[Data entries]
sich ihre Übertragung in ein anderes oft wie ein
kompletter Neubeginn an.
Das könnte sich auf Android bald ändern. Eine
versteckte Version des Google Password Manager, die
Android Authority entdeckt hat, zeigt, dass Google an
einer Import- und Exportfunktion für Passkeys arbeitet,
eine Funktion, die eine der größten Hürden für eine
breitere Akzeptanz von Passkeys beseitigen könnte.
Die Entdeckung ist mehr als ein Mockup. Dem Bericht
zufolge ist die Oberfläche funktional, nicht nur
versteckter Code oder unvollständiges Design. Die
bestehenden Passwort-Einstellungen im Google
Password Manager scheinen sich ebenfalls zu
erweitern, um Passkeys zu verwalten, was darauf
---
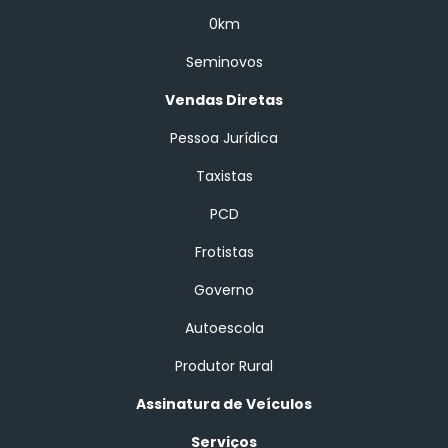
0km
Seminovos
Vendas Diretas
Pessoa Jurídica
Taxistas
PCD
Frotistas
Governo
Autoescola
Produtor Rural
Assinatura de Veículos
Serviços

■ **ASSIGNED TASK**
Out of the data above, set down the lines from the one with "Android Authority entdeckt" to the one with "zufolge ist die", both included, exactly as written and with no additions.

■ **TASK ANSWER**
Android Authority entdeckt hat, zeigt, dass Google an
einer Import- und Exportfunktion für Passkeys arbeitet,
eine Funktion, die eine der größten Hürden für eine
breitere Akzeptanz von Passkeys beseitigen könnte.
Die Entdeckung ist mehr als ein Mockup. Dem Bericht
zufolge ist die Oberfläche funktional, nicht nur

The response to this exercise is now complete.